🤖 AI Summary
To address the limitations of large language models (LLMs)—including reliance on manually engineered task prompts, poor generalization across reasoning tasks, and suboptimal inference efficiency—this paper proposes the Mixture of Reasoning (MoR) framework. MoR is the first approach to internalize diverse reasoning strategies directly into model parameters, enabling prompt-free, task-adaptive reasoning without external prompting engineering. Methodologically, it employs a two-stage data construction pipeline: (1) high-quality chain-of-thought (CoT) templates are generated using GPT-4o, and (2) these templates are paired with benchmark tasks for supervised fine-tuning (SFT). Evaluated under standard CoT prompting, MoR150 achieves 0.730 accuracy on multi-task reasoning benchmarks—outperforming strong baselines by 13.5 percentage points in relative gain (absolute improvement of +2.2%). This demonstrates substantial gains in cross-task generalization and reasoning robustness.
📝 Abstract
Large language models (LLMs) excel in complex tasks through advanced prompting techniques like Chain-of-Thought (CoT) and Tree-of-Thought (ToT), but their reliance on manually crafted, task-specific prompts limits adaptability and efficiency. We introduce Mixture of Reasoning (MoR), a training framework that embeds diverse reasoning strategies into LLMs for autonomous, task-adaptive reasoning without external prompt engineering.
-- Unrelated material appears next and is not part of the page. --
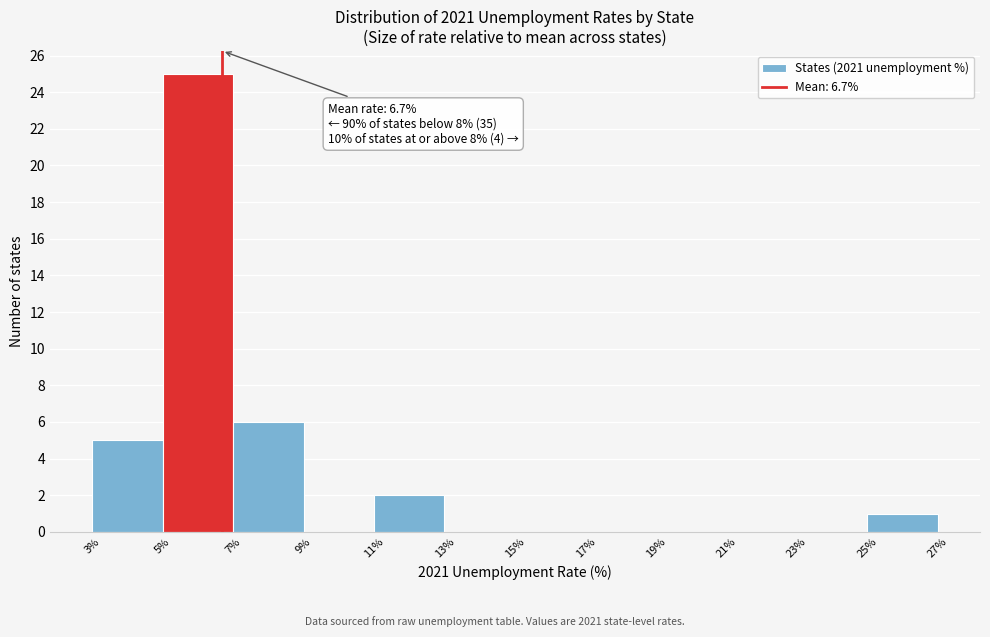

Over which range of the x-axis is the bar tallest?

5% to 7%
MoR has two phases: Thought Generation, creating reasoning chain templates with models like GPT-4o, and SFT Dataset Construction, pairing templates with benchmark datasets for supervised fine-tuning.Our experiments show that MoR significantly enhances performance, with MoR150 achieving 0.730 (2.2% improvement) using CoT prompting and 0.734 (13.5% improvement) compared to baselines. MoR eliminates the need for task-specific prompts, offering a generalizable solution for robust reasoning across diverse tasks.